Task description: Tally every line in the data that has the word "yChannelSelector" and report only the total.

Material supplied:

——

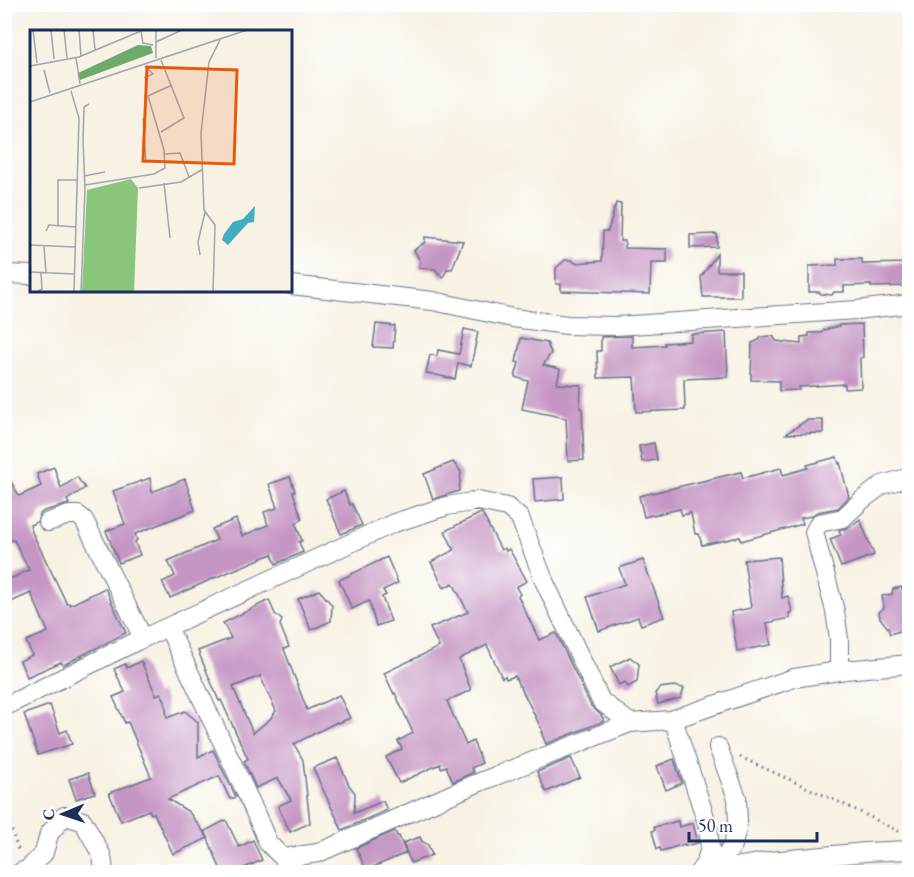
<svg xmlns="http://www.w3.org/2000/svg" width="914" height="877" font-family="'EB Garamond',serif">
<rect width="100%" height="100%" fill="#fff"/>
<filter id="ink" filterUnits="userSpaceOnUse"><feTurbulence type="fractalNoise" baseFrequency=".0167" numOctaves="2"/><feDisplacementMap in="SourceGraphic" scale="12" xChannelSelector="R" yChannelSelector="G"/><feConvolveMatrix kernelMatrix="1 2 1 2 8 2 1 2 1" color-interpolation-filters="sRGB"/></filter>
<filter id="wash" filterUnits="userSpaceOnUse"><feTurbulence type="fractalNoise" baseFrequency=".008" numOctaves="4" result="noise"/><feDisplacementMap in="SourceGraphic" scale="24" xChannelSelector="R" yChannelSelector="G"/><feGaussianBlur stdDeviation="1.35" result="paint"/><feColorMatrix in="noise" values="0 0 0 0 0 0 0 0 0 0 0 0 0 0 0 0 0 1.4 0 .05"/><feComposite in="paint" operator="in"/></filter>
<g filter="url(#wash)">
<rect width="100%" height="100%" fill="#f7f2e3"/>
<g id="blocks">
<g fill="#c595c3" fill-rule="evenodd">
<path d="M616,203l5,1 -1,37h5v7l42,1v14h-16l-1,31 -89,-3v-7h-5v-16l7,-6 2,-2h7l3,3 27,-2 1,-30h5z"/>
<path d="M717,234v13l-27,1v-13z"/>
<path d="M425,237l38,4 -11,28h-5l-4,9 -8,-9 -16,-1 1,-7 -6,-11 11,-8z"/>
<path d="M717,254v17h24v26h-38l-2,-20z"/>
<path d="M837,259h25v5l47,-1v23l-38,1v-2l-27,1v6h-10l-2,3 -11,-1 -2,-2h-10v-26l28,-1z"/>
<path d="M376,324l19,2 -2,22 -20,-1z"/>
<path d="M862,324l1,33 -3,1 1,30 -16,1v-5l-46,3v3l-20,1v-10l-28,-1 1,-37 7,-3 2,-3 9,-1 4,1 2,4 25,3v-7l8,-1v-3h12l3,-3 15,-4v-1z"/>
<path d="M464,329l14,3 -7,34 -13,-3 -3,16 -29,-6 4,-18 7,1 1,-6 21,4z"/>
<path d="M726,332l2,45 -44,2 1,31 -49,2 -2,-35 -36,1 -1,-27h4v-14l31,-1v11l33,-2 -1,-2 27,-2v-7z"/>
<path d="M521,338l26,5 4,10 -8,12 17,4 -3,15 24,1 -1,23h2l2,52 -16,1 -2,-43 -44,-9 6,-28 -13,-4 4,-14 -3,-1z"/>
<path d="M807,420h16v13l-37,1z"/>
<path d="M654,443l3,17 -15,2 -3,-16z"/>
<path d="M837,457l2,7 1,-1 9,34 -11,11 -21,4 -6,4 -10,2 2,6 -62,17 -1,-4 -38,8 -3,-11h-4l-4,-21 -9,2 -2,-6 -36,8 -5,-21 102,-24 2,6 38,-10 2,7 25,-7 -1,-3z"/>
<path d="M453,462l8,10 -2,19 -26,8 -9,-25z"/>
<path d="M54,467l7,21 16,-11 8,11 -18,12 2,4 -25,7 -4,3 -3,8 -7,3 2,7 35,72 2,-1 1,2 35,-17 21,45 -63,32 -2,-3 -34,15 -7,-16 12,-6 -6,-14 22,-9 -17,-39 -27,12v-23l25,-12 -15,-30 -2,1 -8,-16v-57l15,28 22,-10 -4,-12z"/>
<path d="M290,477l5,14 -2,1 9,27 -6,5 6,17 -3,1 4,10 -27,12 -4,-10 -60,25 -42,19 -8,-16 13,-6 -7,-15 49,-21 -5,-11 24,-10 6,17 26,-11 -4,-13 13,-4 -8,-24z"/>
<path d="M563,477l1,22 -29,3 -2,-23z"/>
<path d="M150,478l2,14 33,-13 10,31 -60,24 2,6 -2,2 5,13 -21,8 -13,-32 19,-7 -12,-33z"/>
<path d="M344,491l6,14 2,-1 10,21 -21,9 -15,-35z"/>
<path d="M481,513h1l19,37 4,-2 1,3 3,-2 18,32 -11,6 4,7 -2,2 21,44 17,-7 35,73 11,10 2,5 -58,23 -5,-12h2l-23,-46h-1l-4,-10 -9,3 -1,-3 -3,2 -15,-33 -28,14 12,31 -24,11 19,44 7,-4 9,22 -11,5 3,4 -21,10 -7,-16 -5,2 -1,-4 -41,19 -13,-26 16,-8 -4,-8 15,-8 -18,-40 -1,1 -10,-21 55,-26 -9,-19 38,-16 -15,-29 -9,5 -13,-26 23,-12 -9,-19z"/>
<path d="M860,519l14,36 -33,12 -11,-28 11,-4 -2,-5 11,-3z"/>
<path d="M387,557l11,26 -15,7 3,5 -4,2 9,24 -15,5 -7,-25 -17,8 -13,-29z"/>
<path d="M779,557l3,41 6,-2 4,16 -3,1 1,5 -23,5 4,22 -34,6 -6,-39 20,-4 -7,-48z"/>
<path d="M643,560l21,57 -23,8 -3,-8 -39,14 -12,-34 38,-13 -6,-16z"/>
<path d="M901,587l4,5 4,-1v45l-10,-5 -9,3 -2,-6 -8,-10 -1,-6 5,-4 -2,-12 10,-2 1,-5z"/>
<path d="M319,590l13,15 -1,16 -20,9 -13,-31z"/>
<path d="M269,600l6,14 7,6 -2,5 9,22 -5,2 23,61 32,-15 11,23 -12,5 -1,-1 -43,22 9,16 7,63 -20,9 -12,-26 13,-6 -13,-22 -22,10 -12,-27 4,-2 -27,-59 -2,1 -21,-50 33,-13 -8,-15zM260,676l16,35 -6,8 -17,14 -20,-46z"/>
<path d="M630,657l9,7 -2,18 -9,5 -3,-5 -6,3 -9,-18z"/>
<path d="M141,661l15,34 5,-2 4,8 2,17 18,-7 13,11v35l15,-7 23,47 -6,2 -11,-23 -51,23 21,13 19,26 -35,16 -19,-41 -3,1 -2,-4 -28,11 -12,-28 42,-16 -23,-55 -3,1 -12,-26 12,-5 -11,-23 11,-5 2,4z"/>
<path d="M674,686l10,2 -3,10 -23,6 -3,-11 5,-5z"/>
<path d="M50,705l10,28 7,-3 5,14 -34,11 -14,-41z"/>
<path d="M337,758l12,27 6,8 -1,20 29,-12 4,9 -45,20 -29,-62z"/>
<path d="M571,758l9,19 -34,15 -9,-20z"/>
<path d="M674,759l8,24 -16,7 -9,-24z"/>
<path d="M88,773l7,20 -19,6 -7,-20z"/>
<path d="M226,820l13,27 14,-7 9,20 -29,13h-11l-17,-42z"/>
<path d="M678,821l1,6 14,-4 5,20 -13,3v-2l-24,7 -1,-3 -3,1 -5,-18 3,-1 -1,-3z"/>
<path d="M395,831l2,5h2l7,17 -40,17 -10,-22z"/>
<path d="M420,837l2,4 6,4 4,10 -21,8 -8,-20z"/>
</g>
</g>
</g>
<g filter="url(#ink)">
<use href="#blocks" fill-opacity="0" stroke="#68738d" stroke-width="1.5"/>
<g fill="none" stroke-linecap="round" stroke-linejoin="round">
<g stroke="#68738d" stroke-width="20">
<g id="street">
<path d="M4,274l28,1"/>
<path d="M291,285l142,16 80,17 54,7 49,1 240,-16 54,-6"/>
<path d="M48,522l21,-7h9l6,5 59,118"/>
<path d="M168,627l83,176 17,40 15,15 35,-5 157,-69 155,-61 41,-3 123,-42 51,-8 65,-6"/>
<path d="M839,671v-32l-4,-28 -21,-79 5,-9 24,-5 19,-18 20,-15 28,-8"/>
<path d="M4,707l133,-66 257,-118 53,-17 31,-5 29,6 13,11 25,65 56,118 29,22"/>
<path d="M676,728l32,98 2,22 -5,16 -6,8"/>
<path d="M705,870l20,-14 8,-11 5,-22 -1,-25 -19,-51"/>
<path d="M21,872l7,-3 16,-16 5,-19 15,-18 19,5 19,35 2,16"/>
<path d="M706,872l64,-11 95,-9 45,-2"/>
</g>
</g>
<g stroke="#68738d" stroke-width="3" stroke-dasharray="1.5 4.5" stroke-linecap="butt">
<path d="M740,757l112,51 48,24"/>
<path d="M4,808l15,44"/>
</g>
<use href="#street" stroke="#fff" stroke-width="18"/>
</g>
</g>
<g transform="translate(30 30)">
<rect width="262" height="262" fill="#f7f2e3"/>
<path d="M101,149l7,9 -4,104h-52l5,-102z" fill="#89c57b"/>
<path d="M108,15l13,1 2,7 -73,27 -2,-7z" fill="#6eaa6b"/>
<path d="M225,176l-1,16 -6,1 -20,22 -6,-5 2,-6 9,-12 10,-3z" fill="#41adc0"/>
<path fill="none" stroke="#9fa4ae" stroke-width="1.5" d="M3,0l4,33M21,0l3,29M34,0l3,28M49,0l2,26M63,0l2,20M126,0v28M111,1l2,12 10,2M126,12l26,-12M46,28l4,26M131,30l23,58 -23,14M0,36l49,-9 62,-26M14,40l6,23M114,48l9,-4 -8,-8M41,61l8,27 -5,174M0,72l217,-72M113,88l3,45M135,124l15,-1 9,24M54,146l21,-4M134,153l6,55M55,155l69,-11 11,-6 -1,-18 -16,-54 24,-11M109,158l42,-6 22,-13M28,196v-46h20M16,201l3,-6 27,2M0,215l45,2M14,216l2,27M170,225l-2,-13 7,-30M0,242l44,2M6,262l6,-3 -1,-16M51,262l4,-103 -2,-49 1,-33 5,-3M183,262l2,-67 -11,-15 -3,-77 8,-71 11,-22"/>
<path fill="#e8590c" fill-opacity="0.15" stroke="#e8590c" stroke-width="3" d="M117,37l90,3 -3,94 -91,-3z"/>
<rect width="262" height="262" fill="none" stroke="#1b2f5e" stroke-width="3"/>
</g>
<rect width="914" height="877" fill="none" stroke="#fff" stroke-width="24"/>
<g transform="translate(63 814) rotate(268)" stroke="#ffffff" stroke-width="4.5" paint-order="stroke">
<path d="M0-4.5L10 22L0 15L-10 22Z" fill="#1b2f5e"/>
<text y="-9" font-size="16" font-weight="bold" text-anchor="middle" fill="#1b2f5e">С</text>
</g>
<path d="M689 832v9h128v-9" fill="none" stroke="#1b2f5e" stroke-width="3"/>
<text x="698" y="832" font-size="18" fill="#1b2f5e" stroke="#ffffff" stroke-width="4.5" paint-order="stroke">50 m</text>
</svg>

——

Answer to the exercise: 2